Eleven Vietnam veterans with war-related posttraumatic stress disorder (PTSD) were randomly assigned to 10 sessions of either virtual reality exposure (VRE) therapy within a computer-generated virtual Vietnam environment or present-centered therapy (PCT) that avoided traumatic content and utilized a problem-solving approach. Participants were assessed at pretreatment, posttreatment, and 6 months posttreatment by an independent assessor blind to treatment condition. Nine participants completed treatment with one dropout per condition. No significant differences emerged between treatments, likely due to insufficient power. Although comparison of mean changes in PTSD symptoms for the VRE and PCT conditions yielded a moderate effect size (d = 0.56) in favor of VRE at 6 months posttreatment, changes in PTSD scores were more variable, and therefore less reliable, within the VRE condition. The utility of VRE with older veterans with PTSD is discussed.

Introduction

United States veterans of Vietnam with posttraumatic stress disorder (PTSD) have been found to be less responsive to interventions than other traumatized populations.¹ Most published studies to date have found no lasting change or have found changes that may not be clinically significant with this patient population.² There is even evidence that some types of PTSD treatment may exacerbate the symptoms of these veterans,³ and when there is change, there can also be regression to pretreatment symptom levels on follow-up assessments.⁴ The authors have found only four published studies with multiple U.S. Vietnam veterans that report statistically and clinically significant reductions in PTSD symptoms 6 months or more after treatment for the majority of patients treated.

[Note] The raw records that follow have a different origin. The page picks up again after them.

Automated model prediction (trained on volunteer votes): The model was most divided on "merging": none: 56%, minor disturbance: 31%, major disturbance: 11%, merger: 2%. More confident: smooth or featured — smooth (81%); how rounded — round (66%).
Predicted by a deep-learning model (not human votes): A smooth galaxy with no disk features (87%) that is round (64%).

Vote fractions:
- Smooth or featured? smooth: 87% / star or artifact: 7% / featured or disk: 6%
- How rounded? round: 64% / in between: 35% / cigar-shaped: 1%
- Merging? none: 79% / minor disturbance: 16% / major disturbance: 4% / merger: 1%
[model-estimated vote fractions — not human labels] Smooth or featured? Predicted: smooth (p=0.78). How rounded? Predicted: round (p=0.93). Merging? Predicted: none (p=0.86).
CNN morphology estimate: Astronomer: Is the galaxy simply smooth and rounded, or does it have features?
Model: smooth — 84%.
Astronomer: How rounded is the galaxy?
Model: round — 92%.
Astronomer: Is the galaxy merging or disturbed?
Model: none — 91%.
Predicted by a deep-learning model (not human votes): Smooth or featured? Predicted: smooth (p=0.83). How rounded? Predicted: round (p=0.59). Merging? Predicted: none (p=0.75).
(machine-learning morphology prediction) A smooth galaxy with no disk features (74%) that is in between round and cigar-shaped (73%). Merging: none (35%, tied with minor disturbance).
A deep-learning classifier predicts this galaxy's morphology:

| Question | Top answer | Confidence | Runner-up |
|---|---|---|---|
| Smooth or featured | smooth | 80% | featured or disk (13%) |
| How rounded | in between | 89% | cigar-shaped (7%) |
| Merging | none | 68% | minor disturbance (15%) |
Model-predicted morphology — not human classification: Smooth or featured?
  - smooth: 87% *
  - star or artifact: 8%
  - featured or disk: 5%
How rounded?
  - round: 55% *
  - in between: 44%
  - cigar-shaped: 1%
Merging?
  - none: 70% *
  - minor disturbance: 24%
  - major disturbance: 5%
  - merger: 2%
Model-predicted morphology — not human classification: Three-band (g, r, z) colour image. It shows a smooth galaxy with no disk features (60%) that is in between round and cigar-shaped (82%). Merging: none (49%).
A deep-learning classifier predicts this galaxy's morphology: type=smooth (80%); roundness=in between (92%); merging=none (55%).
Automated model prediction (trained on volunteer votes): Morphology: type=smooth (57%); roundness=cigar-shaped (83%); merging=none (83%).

One of these studies involved the use of virtual reality (VR) technology to provide individual exposure therapy;⁵ two used imaginal exposure within group therapy,^6–7 and one involved individually administered imaginal exposure.⁸ The common element of these studies is a strong exposure therapy component. Exposure therapy requires the patient to repeatedly confront the memory of traumatic events by describing these events in a supportive environment. Emotional processing theory⁹ suggests that patients suffer from PTSD because they have developed a complex fear structure regarding traumatic events and that this fear structure must be repeatedly activated in an environment containing corrective information that leads to habituation and extinction of fear responses. Although there have been surprisingly few studies of its use with U.S. Vietnam veterans, exposure therapy is one of the most extensively studied treatments for PTSD. The U.S. Department of Veterans Affairs recently sponsored a review by Institute of Medicine (IOM) at the National Academies of Science of pharmaceutical and psychotherapy treatments for PTSD across all patient populations.¹⁰ The IOM concluded that exposure therapies were the only PTSD treatments showing sufficient evidence to conclude effectiveness.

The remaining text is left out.